Of the material below, the lines to be retyped are those from the line containing "Empresarial MN, GANADERO: none -> 6.11" through the line containing "Changes in Non-Cash", inclusive; reproduce them exactly.

**Input material**.
·····

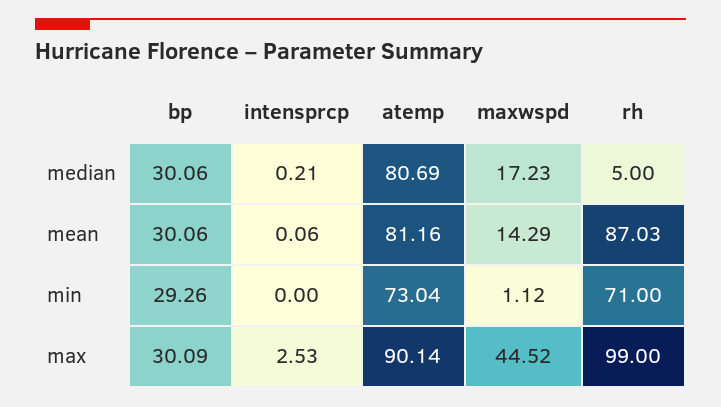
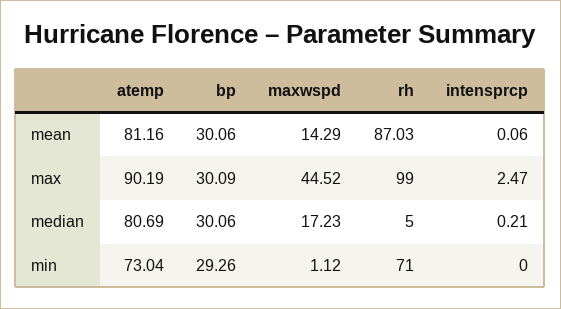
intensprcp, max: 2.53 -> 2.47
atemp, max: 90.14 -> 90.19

·····

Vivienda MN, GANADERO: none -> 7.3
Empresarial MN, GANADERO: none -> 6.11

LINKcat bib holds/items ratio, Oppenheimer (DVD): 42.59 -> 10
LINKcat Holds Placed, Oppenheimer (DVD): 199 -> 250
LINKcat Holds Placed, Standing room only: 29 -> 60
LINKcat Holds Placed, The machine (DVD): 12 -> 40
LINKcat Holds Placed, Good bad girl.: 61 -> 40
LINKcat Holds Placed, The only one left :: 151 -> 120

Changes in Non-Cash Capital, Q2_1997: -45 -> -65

·····

**Solved exercise**.
Empresarial MN, GANADERO: none -> 6.11

LINKcat bib holds/items ratio, Oppenheimer (DVD): 42.59 -> 10
LINKcat Holds Placed, Oppenheimer (DVD): 199 -> 250
LINKcat Holds Placed, Standing room only: 29 -> 60
LINKcat Holds Placed, The machine (DVD): 12 -> 40
LINKcat Holds Placed, Good bad girl.: 61 -> 40
LINKcat Holds Placed, The only one left :: 151 -> 120

Changes in Non-Cash Capital, Q2_1997: -45 -> -65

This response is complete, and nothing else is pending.